_EXERCISE GOAL_. Write out the records again exactly and exclude the pictures.

_EXTRACTED ENTRIES_.

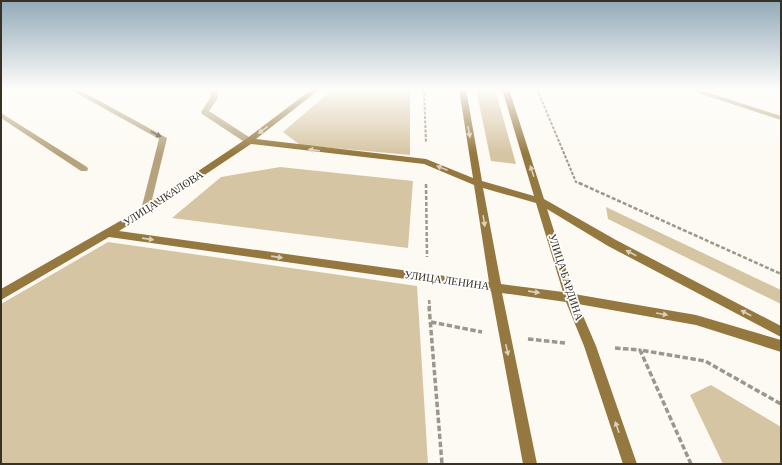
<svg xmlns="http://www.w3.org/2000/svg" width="782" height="465" font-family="'Crimson Pro',serif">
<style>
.green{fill:#d6c5a3}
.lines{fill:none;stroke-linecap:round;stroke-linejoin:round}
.path-far2{stroke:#9c978d;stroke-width:2;stroke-dasharray:3 1.5;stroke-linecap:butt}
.path-far1{stroke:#9c978d;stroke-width:2.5;stroke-dasharray:4 2;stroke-linecap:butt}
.path{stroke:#9c978d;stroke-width:3.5;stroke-dasharray:5.5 2.5;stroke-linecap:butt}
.lane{fill:#b6a37e;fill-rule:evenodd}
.secondary{fill:#95783f;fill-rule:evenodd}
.oneway{fill:#dad0bc}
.oneway2{fill:#645944}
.labels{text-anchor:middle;stroke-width:3.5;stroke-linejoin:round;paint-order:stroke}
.street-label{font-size:11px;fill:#383125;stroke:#fff}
</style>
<rect width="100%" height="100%" fill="#fdfaf3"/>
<path class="green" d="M333 89H410V155L300 145 283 132Z
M476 89H495L516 164 491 161Z
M280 167 413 181 408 248 172 218 221 177Z
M606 207 781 290V304L608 219Z
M108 242 417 286 428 464H1V304Z
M711 385 781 427V464H723L690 395Z"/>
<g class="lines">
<path class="path-far2" d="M424 89 426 143
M537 89 576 182 582 184"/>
<path class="path-far1" d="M579 183 781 274
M426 184 427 257
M429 300 430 307"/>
<path class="path" d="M429 306 442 464
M431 322 482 332
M528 339 565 343
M615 348 640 350
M691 464 640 350 705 361 781 404"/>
<path class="lane" d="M69 89H78L167 138 149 212 146 213 141 210 159 139Z
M211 89H217L218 98 209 111 252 139V143H246L202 114 201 112 210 98Z
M686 89H697L781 116V120Z
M1 113 87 167 88 169 87 171H81L1 118Z"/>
<path class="secondary" d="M312 89H320L256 139 426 159 473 178 459 89H466L482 181 534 196 502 89H509L544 199 616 240 781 326V337L608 246 547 209 574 294 696 315 781 340V352L696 325 578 304 596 346 637 464H623L584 346 566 302 502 293 537 464H523L491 291 109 237 1 300V289L143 208 246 139ZM251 144 424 164 474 185 489 282 119 231 149 212ZM483 188 536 203 563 292 501 284Z"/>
</g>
<defs><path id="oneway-solid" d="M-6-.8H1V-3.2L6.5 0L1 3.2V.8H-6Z"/></defs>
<g class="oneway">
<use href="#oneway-solid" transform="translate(263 130) rotate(143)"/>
<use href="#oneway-solid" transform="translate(469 132) rotate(80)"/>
<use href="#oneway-solid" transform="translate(314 150) rotate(-173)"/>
<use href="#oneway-solid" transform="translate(442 168) rotate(-158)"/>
<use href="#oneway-solid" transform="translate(532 171) rotate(-108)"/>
<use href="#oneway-solid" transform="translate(484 221) rotate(81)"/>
<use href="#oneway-solid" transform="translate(148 239) rotate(8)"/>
<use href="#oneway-solid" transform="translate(631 253) rotate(-152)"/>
<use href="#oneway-solid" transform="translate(277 257) rotate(8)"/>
<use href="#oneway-solid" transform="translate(534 292) rotate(8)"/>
<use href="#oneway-solid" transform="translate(746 313) rotate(-152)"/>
<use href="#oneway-solid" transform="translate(662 314) rotate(10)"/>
<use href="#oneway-solid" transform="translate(507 350) rotate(78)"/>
<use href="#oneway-solid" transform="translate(617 427) rotate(-109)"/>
</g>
<use class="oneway2" href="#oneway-solid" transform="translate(156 134) rotate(28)"/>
<linearGradient id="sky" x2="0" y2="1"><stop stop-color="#91aab8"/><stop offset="0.58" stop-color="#fefdfa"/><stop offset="1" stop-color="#fefdfa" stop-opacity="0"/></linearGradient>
<rect width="782" height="154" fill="url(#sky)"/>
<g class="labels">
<g class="street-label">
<text transform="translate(163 198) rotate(-33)" y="4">УЛИЦА ЧКАЛОВА</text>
<text transform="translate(566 277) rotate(72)" y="4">УЛИЦА БАРДИНА</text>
<text transform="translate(447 280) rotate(8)" y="4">УЛИЦА ЛЕНИНА</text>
</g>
</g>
<rect width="782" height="465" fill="none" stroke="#383125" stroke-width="4"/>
</svg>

_EXERCISE RESPONSE_.
<svg xmlns="http://www.w3.org/2000/svg" width="782" height="465" font-family="'Crimson Pro',serif">
<style>
.green{fill:#d6c5a3}
.lines{fill:none;stroke-linecap:round;stroke-linejoin:round}
.path-far2{stroke:#9c978d;stroke-width:2;stroke-dasharray:3 1.5;stroke-linecap:butt}
.path-far1{stroke:#9c978d;stroke-width:2.5;stroke-dasharray:4 2;stroke-linecap:butt}
.path{stroke:#9c978d;stroke-width:3.5;stroke-dasharray:5.5 2.5;stroke-linecap:butt}
.lane{fill:#b6a37e;fill-rule:evenodd}
.secondary{fill:#95783f;fill-rule:evenodd}
.oneway{fill:#dad0bc}
.oneway2{fill:#645944}
.labels{text-anchor:middle;stroke-width:3.5;stroke-linejoin:round;paint-order:stroke}
.street-label{font-size:11px;fill:#383125;stroke:#fff}
</style>
<rect width="100%" height="100%" fill="#fdfaf3"/>
<path class="green" d="M333 89H410V155L300 145 283 132Z
M476 89H495L516 164 491 161Z
M280 167 413 181 408 248 172 218 221 177Z
M606 207 781 290V304L608 219Z
M108 242 417 286 428 464H1V304Z
M711 385 781 427V464H723L690 395Z"/>
<g class="lines">
<path class="path-far2" d="M424 89 426 143
M537 89 576 182 582 184"/>
<path class="path-far1" d="M579 183 781 274
M426 184 427 257
M429 300 430 307"/>
<path class="path" d="M429 306 442 464
M431 322 482 332
M528 339 565 343
M615 348 640 350
M691 464 640 350 705 361 781 404"/>
<path class="lane" d="M69 89H78L167 138 149 212 146 213 141 210 159 139Z
M211 89H217L218 98 209 111 252 139V143H246L202 114 201 112 210 98Z
M686 89H697L781 116V120Z
M1 113 87 167 88 169 87 171H81L1 118Z"/>
<path class="secondary" d="M312 89H320L256 139 426 159 473 178 459 89H466L482 181 534 196 502 89H509L544 199 616 240 781 326V337L608 246 547 209 574 294 696 315 781 340V352L696 325 578 304 596 346 637 464H623L584 346 566 302 502 293 537 464H523L491 291 109 237 1 300V289L143 208 246 139ZM251 144 424 164 474 185 489 282 119 231 149 212ZM483 188 536 203 563 292 501 284Z"/>
</g>
<defs><path id="oneway-solid" d="M-6-.8H1V-3.2L6.5 0L1 3.2V.8H-6Z"/></defs>
<g class="oneway">
<use href="#oneway-solid" transform="translate(263 130) rotate(143)"/>
<use href="#oneway-solid" transform="translate(469 132) rotate(80)"/>
<use href="#oneway-solid" transform="translate(314 150) rotate(-173)"/>
<use href="#oneway-solid" transform="translate(442 168) rotate(-158)"/>
<use href="#oneway-solid" transform="translate(532 171) rotate(-108)"/>
<use href="#oneway-solid" transform="translate(484 221) rotate(81)"/>
<use href="#oneway-solid" transform="translate(148 239) rotate(8)"/>
<use href="#oneway-solid" transform="translate(631 253) rotate(-152)"/>
<use href="#oneway-solid" transform="translate(277 257) rotate(8)"/>
<use href="#oneway-solid" transform="translate(534 292) rotate(8)"/>
<use href="#oneway-solid" transform="translate(746 313) rotate(-152)"/>
<use href="#oneway-solid" transform="translate(662 314) rotate(10)"/>
<use href="#oneway-solid" transform="translate(507 350) rotate(78)"/>
<use href="#oneway-solid" transform="translate(617 427) rotate(-109)"/>
</g>
<use class="oneway2" href="#oneway-solid" transform="translate(156 134) rotate(28)"/>
<linearGradient id="sky" x2="0" y2="1"><stop stop-color="#91aab8"/><stop offset="0.58" stop-color="#fefdfa"/><stop offset="1" stop-color="#fefdfa" stop-opacity="0"/></linearGradient>
<rect width="782" height="154" fill="url(#sky)"/>
<g class="labels">
<g class="street-label">
<text transform="translate(163 198) rotate(-33)" y="4">УЛИЦА ЧКАЛОВА</text>
<text transform="translate(566 277) rotate(72)" y="4">УЛИЦА БАРДИНА</text>
<text transform="translate(447 280) rotate(8)" y="4">УЛИЦА ЛЕНИНА</text>
</g>
</g>
<rect width="782" height="465" fill="none" stroke="#383125" stroke-width="4"/>
</svg>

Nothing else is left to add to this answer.